Pandemic supports led to 19 per cent reduction in poverty in 2020

Pandemic supports led to 19 per cent reduction in poverty in 2020
The Canadian Press
Income supports like the CERB reduced levels of poverty in Canada in 2020, according to the Canadian Centre for Policy Alternatives.

Despite high levels of job loss during the early pandemic in 2020, there was a decrease in poverty levels in Canada, which experts attribute to income supports like the CERB, but note some people who needed the support did not qualify.

Katherine Scott, a senior researcher with the Canadian Centre for Policy Alternatives, analyzed Statistics Canada data, which showed an 18.9 per cent reduction in poverty between 2019 and 2020 in the country.

“Poverty, looking back, across the board across, all the provinces actually dropped quite sharply. In fact, the scale of the drop was certainly the largest in past decades,” Scott told CHEK News in an interview.

“Bringing in income security measures to support people who lost income and employment as a result of the very necessary public health restrictions that were brought in to manage the pandemic, but the upshot was, there was a very sharp drop in poverty in 2020.”

Scott notes the reduction in poverty varied between provinces, as each province brought in different measures.

B.C. had the second highest reduction in poverty across the provinces, moving the province from seventh to second in one year in terms of fewest people living in poverty.

However, Scott notes this reduction in poverty was not seen by all Canadians, and Canadians with disabilities were less likely to qualify for pandemic supports.

“One of the features of the pandemic programs that were bought brought in back in 2020, was that it was largely targeted to folks who had lost employment and income related to job loss or reduction in hours,” Scott said. “People with disabilities, a large proportion of whom, of course, rely on social assistance, received very little support as they faced much higher costs of living.”

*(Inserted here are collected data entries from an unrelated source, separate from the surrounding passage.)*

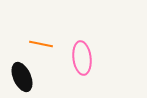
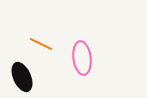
orange line: rotated 15 degrees clockwise
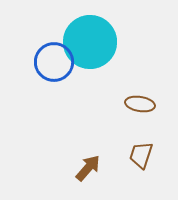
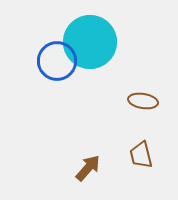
blue circle: moved 3 px right, 1 px up
brown ellipse: moved 3 px right, 3 px up
brown trapezoid: rotated 32 degrees counterclockwise
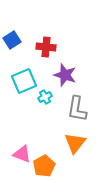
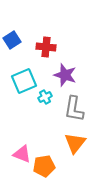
gray L-shape: moved 3 px left
orange pentagon: rotated 20 degrees clockwise
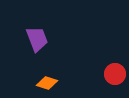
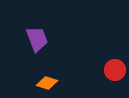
red circle: moved 4 px up
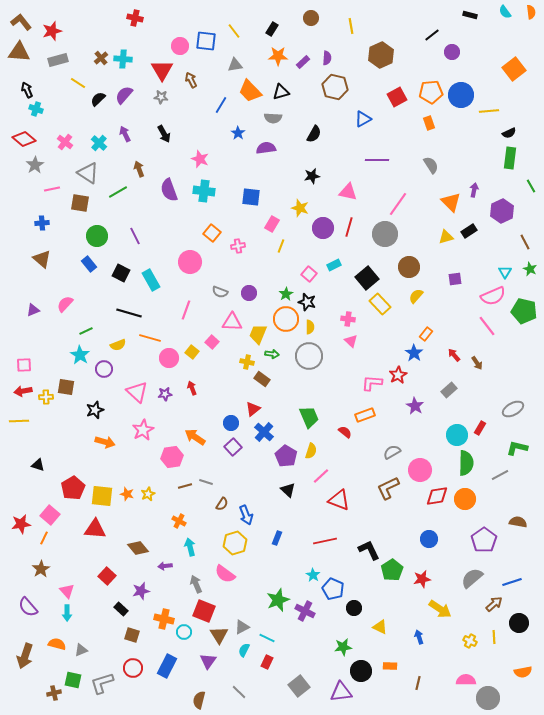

Bill Adair, executive director for Spinal Cord Injury Canada and a person with a disability, says people with disabilities make up 22 per cent of the population between the ages of 15 to 64, and many of them did not qualify for the supports during the pandemic.

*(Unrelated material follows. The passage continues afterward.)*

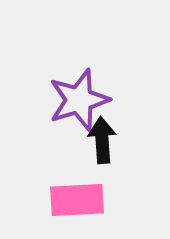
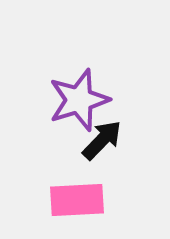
black arrow: rotated 48 degrees clockwise
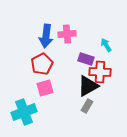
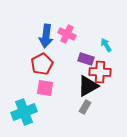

“In particular, the CERB benefit, which was $2,000 a month, and essentially the Government of Canada recognized that as a reasonable living income for people,” Adair said. “And of course, people with disabilities who are on benefits don’t make nearly that much a month, depending on the province or territory they’re in, it may be between maybe between $1,000 and 1,800 a month.”

On top of not qualifying for the benefits, Adair, who also serves on many organizations at federal, provincial and local levels including Disability Without Poverty, notes people with disabilities often have costs that non-disabled people do not have, and those increased during the pandemic.

“These are things such as acquiring assistive devices that aren’t covered by government programs, out of pocket medical expenses, additional personal support worker costs, and that’s when there’s not a pandemic,” Adair said.

“And of course when there’s pandemic there were additional costs that people with disabilities face and especially people living in the community, things such as personal protective equipment, they couldn’t go grocery shopping, so they had to have pay for the delivery, additional cost for transportation would be some examples.”

According to a 2018 Government of Canada report, people with disabilities made up 30 per cent of all people in deep poverty in Canada, but Adair says there are some things the government can do in order to address the needs of people with disabilities living in poverty.

“There needs to be in an increase in the benefits provided by the provinces and the territories, and as the Government of Canada introduces the new Canada Disability Benefit, it needs to be introduced in a way where the provinces and territories agree they will not claw back on the benefits they’re providing,” Adair said.

“And as these programs are being developed and implemented, they need to take into consideration the local cost of living. So how much a dozen eggs costs in Iqaluit is very different from dozen eggs in Montreal.”

From the federal government, Adair says the Canada Disability Benefit needs to be rolled out quickly.

“The work on creating the the Canada Disability Benefit needs to be accelerated, it needs to move quickly, we need to get money into the hands of people with disabilities living in poverty,” Adair said.

“There will be some debate in the future as to what that dollar figure might be, but it should never be below $2,000 a month, because that’s what Government of Canada put out as the amount paid through CERB. But we also need to take into consideration the additional costs people with a disability face and experience.”

Adair also said the government needs to have “decision makers” addressing the needs of Canadians with disabilities. During the pandemic, he says Carla Qualtrough, minister of employment, workforce development and disability inclusion, worked with a Disability Advisory Group to make recommendations for disabled Canadians.

“We actually provided recommended a dollar figure, and the minister represented this to government, but they did not pick up on it,” Adair said.

“There needs to be increased awareness across the the government of the day about the importance of considering people with disabilities. It’s not good enough to have a minister who understands what the needs are, who has an advisory group, who was listening to the advisory group, but others in positions to make decisions, such as the Minister of Finance, such as the Prime Minister, need to understand.”